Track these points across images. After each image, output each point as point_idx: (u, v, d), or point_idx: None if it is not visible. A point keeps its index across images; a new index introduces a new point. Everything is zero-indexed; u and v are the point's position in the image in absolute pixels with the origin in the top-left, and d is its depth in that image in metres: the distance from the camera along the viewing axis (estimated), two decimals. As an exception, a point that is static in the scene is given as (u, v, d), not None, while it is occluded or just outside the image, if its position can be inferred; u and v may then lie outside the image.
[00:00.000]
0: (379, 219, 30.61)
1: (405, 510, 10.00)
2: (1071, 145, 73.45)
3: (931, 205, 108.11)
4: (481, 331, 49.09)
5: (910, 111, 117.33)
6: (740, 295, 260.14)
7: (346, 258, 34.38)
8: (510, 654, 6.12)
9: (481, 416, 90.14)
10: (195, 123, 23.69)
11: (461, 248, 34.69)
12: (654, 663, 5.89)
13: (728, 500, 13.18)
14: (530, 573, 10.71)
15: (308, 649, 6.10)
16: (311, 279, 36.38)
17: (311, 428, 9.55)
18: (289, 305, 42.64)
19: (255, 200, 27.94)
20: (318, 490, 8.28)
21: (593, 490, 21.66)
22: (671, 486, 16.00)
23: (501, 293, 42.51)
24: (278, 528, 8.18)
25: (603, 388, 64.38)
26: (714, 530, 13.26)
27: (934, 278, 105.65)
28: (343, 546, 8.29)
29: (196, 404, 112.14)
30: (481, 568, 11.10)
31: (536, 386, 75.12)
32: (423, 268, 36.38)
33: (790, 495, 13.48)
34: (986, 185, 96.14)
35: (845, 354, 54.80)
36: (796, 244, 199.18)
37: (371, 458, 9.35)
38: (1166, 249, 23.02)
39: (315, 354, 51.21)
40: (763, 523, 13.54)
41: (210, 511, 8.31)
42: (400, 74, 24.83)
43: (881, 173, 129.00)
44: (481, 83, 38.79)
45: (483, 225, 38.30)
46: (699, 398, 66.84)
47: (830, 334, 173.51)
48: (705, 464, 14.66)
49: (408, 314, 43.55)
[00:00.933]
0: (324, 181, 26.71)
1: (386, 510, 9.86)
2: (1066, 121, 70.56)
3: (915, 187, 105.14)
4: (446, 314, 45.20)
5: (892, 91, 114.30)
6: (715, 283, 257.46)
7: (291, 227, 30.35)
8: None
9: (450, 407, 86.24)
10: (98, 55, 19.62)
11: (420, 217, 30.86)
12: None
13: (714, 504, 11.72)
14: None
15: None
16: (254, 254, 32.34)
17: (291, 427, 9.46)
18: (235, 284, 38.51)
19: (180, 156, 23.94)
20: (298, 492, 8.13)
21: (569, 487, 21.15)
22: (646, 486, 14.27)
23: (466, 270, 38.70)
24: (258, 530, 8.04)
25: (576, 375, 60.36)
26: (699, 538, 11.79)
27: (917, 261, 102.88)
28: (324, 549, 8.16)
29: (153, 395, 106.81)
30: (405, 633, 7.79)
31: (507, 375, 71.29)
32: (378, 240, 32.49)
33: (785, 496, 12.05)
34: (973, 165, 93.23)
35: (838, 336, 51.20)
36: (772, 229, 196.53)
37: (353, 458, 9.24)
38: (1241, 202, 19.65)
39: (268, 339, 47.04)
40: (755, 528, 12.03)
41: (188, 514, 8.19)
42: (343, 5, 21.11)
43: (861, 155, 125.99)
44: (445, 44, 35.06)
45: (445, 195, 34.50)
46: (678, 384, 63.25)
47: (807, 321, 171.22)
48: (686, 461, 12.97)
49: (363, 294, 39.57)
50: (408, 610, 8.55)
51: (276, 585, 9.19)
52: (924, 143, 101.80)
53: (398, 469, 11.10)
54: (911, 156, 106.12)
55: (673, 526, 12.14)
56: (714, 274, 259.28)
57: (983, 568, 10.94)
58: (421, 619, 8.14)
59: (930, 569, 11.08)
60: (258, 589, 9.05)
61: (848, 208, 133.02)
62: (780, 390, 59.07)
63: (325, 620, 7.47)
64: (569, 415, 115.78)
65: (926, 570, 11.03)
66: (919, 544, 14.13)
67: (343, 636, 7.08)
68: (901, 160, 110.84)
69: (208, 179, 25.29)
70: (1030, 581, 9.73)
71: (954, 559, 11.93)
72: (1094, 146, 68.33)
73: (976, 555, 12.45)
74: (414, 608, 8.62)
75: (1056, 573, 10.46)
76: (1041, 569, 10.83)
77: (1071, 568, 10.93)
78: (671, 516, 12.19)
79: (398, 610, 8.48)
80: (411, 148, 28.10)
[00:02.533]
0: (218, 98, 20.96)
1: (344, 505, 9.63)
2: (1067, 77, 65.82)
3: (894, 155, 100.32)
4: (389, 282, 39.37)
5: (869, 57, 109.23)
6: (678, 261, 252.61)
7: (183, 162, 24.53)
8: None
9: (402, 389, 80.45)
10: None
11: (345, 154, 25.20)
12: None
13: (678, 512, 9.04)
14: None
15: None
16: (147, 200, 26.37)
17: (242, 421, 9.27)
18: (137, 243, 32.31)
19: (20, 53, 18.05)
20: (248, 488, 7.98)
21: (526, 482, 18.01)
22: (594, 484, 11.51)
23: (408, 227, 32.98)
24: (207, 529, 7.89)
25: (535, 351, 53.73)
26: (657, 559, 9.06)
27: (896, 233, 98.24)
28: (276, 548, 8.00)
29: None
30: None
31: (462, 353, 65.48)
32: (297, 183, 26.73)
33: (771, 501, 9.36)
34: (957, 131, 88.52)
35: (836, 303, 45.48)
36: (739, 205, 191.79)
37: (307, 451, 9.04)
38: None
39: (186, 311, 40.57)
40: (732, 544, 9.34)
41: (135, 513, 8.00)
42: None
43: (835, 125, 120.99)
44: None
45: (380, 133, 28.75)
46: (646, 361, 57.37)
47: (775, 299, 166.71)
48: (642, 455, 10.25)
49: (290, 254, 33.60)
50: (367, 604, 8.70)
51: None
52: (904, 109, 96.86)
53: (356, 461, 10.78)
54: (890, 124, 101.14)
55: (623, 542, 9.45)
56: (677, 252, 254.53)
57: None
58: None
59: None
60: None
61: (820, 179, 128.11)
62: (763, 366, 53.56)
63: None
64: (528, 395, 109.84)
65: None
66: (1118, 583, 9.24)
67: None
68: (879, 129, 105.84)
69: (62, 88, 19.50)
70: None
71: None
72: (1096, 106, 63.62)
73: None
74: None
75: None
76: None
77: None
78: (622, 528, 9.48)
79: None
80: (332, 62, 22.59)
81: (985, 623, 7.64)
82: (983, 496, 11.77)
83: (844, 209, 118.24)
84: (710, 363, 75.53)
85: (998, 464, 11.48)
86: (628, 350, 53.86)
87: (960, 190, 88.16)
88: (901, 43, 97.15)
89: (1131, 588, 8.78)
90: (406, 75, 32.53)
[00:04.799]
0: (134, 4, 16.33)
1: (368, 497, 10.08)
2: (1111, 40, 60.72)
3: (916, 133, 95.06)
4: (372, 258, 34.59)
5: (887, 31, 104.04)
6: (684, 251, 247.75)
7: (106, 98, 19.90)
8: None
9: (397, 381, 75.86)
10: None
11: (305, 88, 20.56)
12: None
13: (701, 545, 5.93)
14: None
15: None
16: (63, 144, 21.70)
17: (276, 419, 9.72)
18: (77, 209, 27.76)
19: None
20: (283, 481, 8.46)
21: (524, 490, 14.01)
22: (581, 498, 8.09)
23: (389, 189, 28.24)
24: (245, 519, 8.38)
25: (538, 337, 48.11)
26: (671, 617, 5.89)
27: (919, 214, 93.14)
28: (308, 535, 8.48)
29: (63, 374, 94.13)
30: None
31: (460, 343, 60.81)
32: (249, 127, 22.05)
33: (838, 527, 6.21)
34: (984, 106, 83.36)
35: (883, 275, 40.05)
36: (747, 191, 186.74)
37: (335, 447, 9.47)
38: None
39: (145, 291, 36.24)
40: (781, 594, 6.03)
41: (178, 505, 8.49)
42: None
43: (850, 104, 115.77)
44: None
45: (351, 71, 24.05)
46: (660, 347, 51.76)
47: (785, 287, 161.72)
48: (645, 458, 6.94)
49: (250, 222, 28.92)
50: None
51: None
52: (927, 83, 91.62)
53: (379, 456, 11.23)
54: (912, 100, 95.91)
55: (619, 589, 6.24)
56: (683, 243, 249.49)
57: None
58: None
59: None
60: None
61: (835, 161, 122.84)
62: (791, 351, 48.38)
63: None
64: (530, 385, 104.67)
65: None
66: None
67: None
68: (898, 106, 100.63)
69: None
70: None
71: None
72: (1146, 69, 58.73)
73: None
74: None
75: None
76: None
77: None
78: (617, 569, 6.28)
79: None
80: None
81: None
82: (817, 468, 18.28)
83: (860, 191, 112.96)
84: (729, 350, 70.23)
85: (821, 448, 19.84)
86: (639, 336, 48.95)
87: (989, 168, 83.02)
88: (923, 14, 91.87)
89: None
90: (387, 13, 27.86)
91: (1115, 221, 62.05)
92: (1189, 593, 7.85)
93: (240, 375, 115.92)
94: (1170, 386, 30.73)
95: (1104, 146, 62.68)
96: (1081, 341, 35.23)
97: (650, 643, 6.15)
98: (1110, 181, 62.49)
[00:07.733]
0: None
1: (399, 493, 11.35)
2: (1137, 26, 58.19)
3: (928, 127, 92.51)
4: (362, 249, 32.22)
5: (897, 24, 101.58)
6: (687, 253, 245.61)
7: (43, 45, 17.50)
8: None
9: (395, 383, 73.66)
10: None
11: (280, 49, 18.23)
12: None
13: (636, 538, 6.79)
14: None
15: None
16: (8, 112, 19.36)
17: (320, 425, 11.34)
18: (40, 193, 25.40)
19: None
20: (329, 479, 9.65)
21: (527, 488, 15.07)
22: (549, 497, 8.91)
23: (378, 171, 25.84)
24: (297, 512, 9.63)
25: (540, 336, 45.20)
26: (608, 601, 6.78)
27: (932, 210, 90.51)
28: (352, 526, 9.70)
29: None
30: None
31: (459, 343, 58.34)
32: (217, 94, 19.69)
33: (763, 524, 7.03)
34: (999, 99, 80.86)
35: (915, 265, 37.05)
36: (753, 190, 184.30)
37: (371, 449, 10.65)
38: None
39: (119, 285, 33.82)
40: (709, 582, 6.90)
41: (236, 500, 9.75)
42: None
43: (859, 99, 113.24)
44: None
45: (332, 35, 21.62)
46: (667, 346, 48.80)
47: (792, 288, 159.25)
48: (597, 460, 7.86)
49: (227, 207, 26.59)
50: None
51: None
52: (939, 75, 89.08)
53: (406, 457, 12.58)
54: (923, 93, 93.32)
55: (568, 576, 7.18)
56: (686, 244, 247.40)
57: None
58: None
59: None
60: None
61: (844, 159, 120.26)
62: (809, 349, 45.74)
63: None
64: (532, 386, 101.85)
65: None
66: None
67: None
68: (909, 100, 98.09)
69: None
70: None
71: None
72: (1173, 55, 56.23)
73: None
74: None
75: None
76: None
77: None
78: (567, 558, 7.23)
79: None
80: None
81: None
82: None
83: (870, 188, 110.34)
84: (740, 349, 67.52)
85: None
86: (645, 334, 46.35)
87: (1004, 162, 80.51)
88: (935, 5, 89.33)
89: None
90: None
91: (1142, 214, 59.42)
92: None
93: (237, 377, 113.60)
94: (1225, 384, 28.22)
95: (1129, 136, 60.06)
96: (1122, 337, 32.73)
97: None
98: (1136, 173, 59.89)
-----
Instructions to follow >>
Repeat, word for word, the lines above between the line holding "65: (926, 570, 11.03)" and the line holding "80: (411, 148, 28.10)", inclusive; omit everything else.

Response >>
65: (926, 570, 11.03)
66: (919, 544, 14.13)
67: (343, 636, 7.08)
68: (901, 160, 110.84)
69: (208, 179, 25.29)
70: (1030, 581, 9.73)
71: (954, 559, 11.93)
72: (1094, 146, 68.33)
73: (976, 555, 12.45)
74: (414, 608, 8.62)
75: (1056, 573, 10.46)
76: (1041, 569, 10.83)
77: (1071, 568, 10.93)
78: (671, 516, 12.19)
79: (398, 610, 8.48)
80: (411, 148, 28.10)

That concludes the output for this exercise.